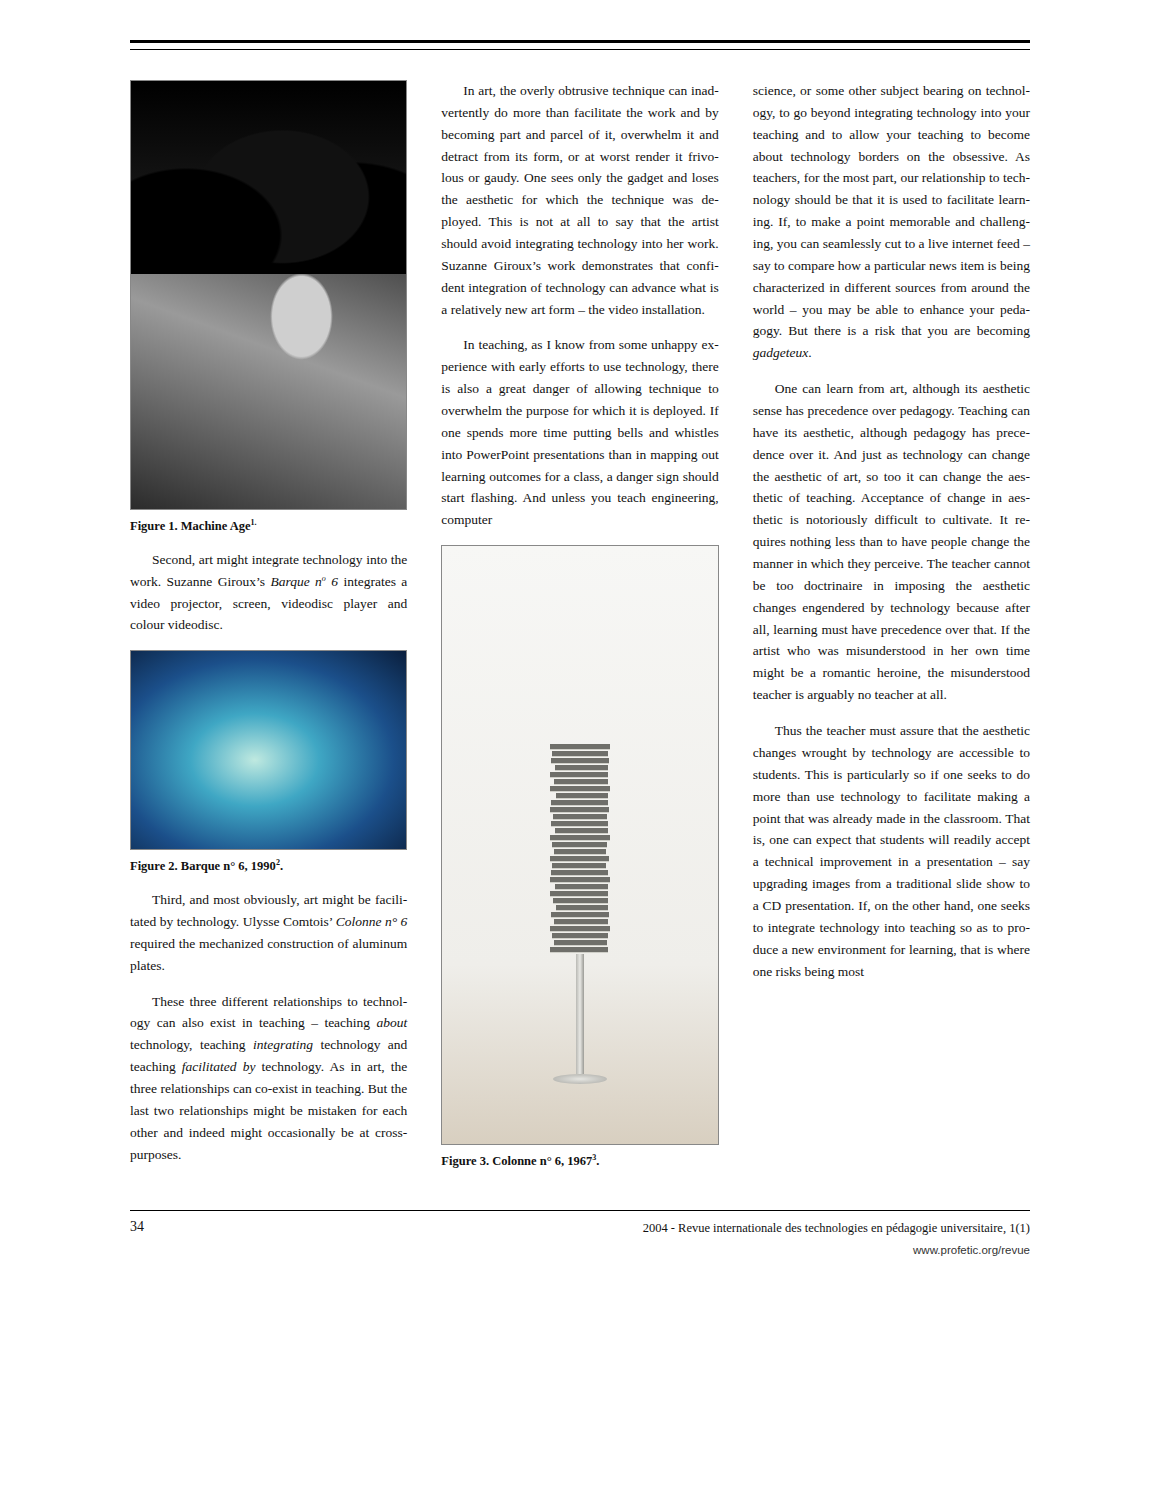Figure 1. Machine Age1.
Second, art might integrate technology into the work. Suzanne Giroux’s Barque no 6 integrates a video projector, screen, videodisc player and colour videodisc.
Figure 2. Barque n° 6, 19902.
Third, and most obviously, art might be facilitated by technology. Ulysse Comtois’ Colonne n° 6 required the mechanized construction of aluminum plates.
These three different relationships to technology can also exist in teaching – teaching about technology, teaching integrating technology and teaching facilitated by technology. As in art, the three relationships can co-exist in teaching. But the last two relationships might be mistaken for each other and indeed might occasionally be at cross-purposes.
In art, the overly obtrusive technique can inadvertently do more than facilitate the work and by becoming part and parcel of it, overwhelm it and detract from its form, or at worst render it frivolous or gaudy. One sees only the gadget and loses the aesthetic for which the technique was deployed. This is not at all to say that the artist should avoid integrating technology into her work. Suzanne Giroux’s work demonstrates that confident integration of technology can advance what is a relatively new art form – the video installation.
In teaching, as I know from some unhappy experience with early efforts to use technology, there is also a great danger of allowing technique to overwhelm the purpose for which it is deployed. If one spends more time putting bells and whistles into PowerPoint presentations than in mapping out learning outcomes for a class, a danger sign should start flashing. And unless you teach engineering, computer
Figure 3. Colonne n° 6, 19673.
science, or some other subject bearing on technology, to go beyond integrating technology into your teaching and to allow your teaching to become about technology borders on the obsessive. As teachers, for the most part, our relationship to technology should be that it is used to facilitate learning. If, to make a point memorable and challenging, you can seamlessly cut to a live internet feed – say to compare how a particular news item is being characterized in different sources from around the world – you may be able to enhance your pedagogy. But there is a risk that you are becoming gadgeteux.
One can learn from art, although its aesthetic sense has precedence over pedagogy. Teaching can have its aesthetic, although pedagogy has precedence over it. And just as technology can change the aesthetic of art, so too it can change the aesthetic of teaching. Acceptance of change in aesthetic is notoriously difficult to cultivate. It requires nothing less than to have people change the manner in which they perceive. The teacher cannot be too doctrinaire in imposing the aesthetic changes engendered by technology because after all, learning must have precedence over that. If the artist who was misunderstood in her own time might be a romantic heroine, the misunderstood teacher is arguably no teacher at all.
Thus the teacher must assure that the aesthetic changes wrought by technology are accessible to students. This is particularly so if one seeks to do more than use technology to facilitate making a point that was already made in the classroom. That is, one can expect that students will readily accept a technical improvement in a presentation – say upgrading images from a traditional slide show to a CD presentation. If, on the other hand, one seeks to integrate technology into teaching so as to produce a new environment for learning, that is where one risks being most
34
2004 - Revue internationale des technologies en pédagogie universitaire, 1(1)
www.profetic.org/revue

Exercise: What is needed is every line of the records above that contains the word "Barque".

Result below:
Second, art might integrate technology into the work. Suzanne Giroux’s Barque no 6 integrates a video projector, screen, videodisc player and colour videodisc.
Figure 2. Barque n° 6, 19902.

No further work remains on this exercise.